Tried-and-tested analytical techniques should not be abandoned, they just need to be augmented with others that, in my experience, help expand ideas and produce resilient, coherent and business-value-creating solutions.  Both side of the equation are equally important. However, I’m finding (through experiment) that the more creative techniques are more engaging – simply more fun and inclusive – and, this alone, can, in my recent experience, dramatically improve business outcomes. 

In attempts to explain the need for a more ‘whole-brained’ approach, I’ve been following the lead of the ‘Design Thinking’ community in referring to both Theory X and Theory Y from MIT Sloan and the Left-brain Right-brain metaphor. This, however, is fraught with problems due, in large part to the findings of the University of Utah who debunk such binary thinking (as I was reminded by Rob England – @theitskeptic).

So I’m in a quandary: on the one hand I find that an X-Y, Left-Right, metaphor is a simple way to convey the difference between, say, Analysis vs. Synthesis, on the other hand, however, I run the risk of aligning with outdated concepts being fundamental reconsidered by neuroscientists. 

I guess the Complexity Science community might say that I’m talking about the difference between ‘Complex Adaptive’  vs. ‘Complicated’ systems, but, again, academic debate makes coming up with a simple metaphor next to impossible.

Has anyone found an alternative metaphor for a more balanced approach to Business Analysis and Enterprise Architecture?

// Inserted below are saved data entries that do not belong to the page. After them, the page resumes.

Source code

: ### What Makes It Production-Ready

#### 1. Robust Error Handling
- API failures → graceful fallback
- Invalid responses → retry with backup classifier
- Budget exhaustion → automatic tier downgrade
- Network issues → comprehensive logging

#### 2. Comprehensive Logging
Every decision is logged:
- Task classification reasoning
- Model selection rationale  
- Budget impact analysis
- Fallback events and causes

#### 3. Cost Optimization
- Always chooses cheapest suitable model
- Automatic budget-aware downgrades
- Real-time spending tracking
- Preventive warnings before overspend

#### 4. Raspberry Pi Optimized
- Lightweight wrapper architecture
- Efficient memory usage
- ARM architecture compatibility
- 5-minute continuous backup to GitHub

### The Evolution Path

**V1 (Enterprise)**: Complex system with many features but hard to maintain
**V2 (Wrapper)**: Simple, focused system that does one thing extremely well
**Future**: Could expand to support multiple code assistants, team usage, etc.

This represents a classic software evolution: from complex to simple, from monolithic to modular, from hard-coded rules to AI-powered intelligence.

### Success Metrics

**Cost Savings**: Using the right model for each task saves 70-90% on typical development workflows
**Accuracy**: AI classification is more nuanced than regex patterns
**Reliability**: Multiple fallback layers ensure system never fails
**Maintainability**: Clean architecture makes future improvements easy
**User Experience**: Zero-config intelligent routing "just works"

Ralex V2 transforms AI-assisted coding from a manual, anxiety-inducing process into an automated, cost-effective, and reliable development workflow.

Importantly, I’m keen to avoid the impression that people are to be seen as fundamentally one way or another. My observation is that it is the practice of Business Analysis/Enterprise Architecture that needs to be more ‘Whole-brained’ – not the individuals per se.

To get the discussion rolling, I’d like to hear views on:
  • A good Business Analyst or Enterprise Architecture must be a balance of Left-X(Reliability – Doing-things-Right) and Right-Y (Validity – Doing-the-right-thing)
  • We’ve spent to much time of methods that attempt to industrialise EA (the TOGAF 9.0 manual runs to around 800 pages in the attempt) and BAs are too often focused on methods focus on an ‘IT solution’ rather that the Whys and Whats of the current or desired business behavior
  • We need to spend more time on developing pattern-based storytelling skills in BAs and EAs to deliver break-through changes and allow for innovation in TO-BE models.
  • Economic churn and environmental challenges warrant more Y-minded thinking (with appropriate X-controls)
  • The world can’t be fully explained or governed algorithmically (thank god!)– not while values and trust dominate the way organisations function.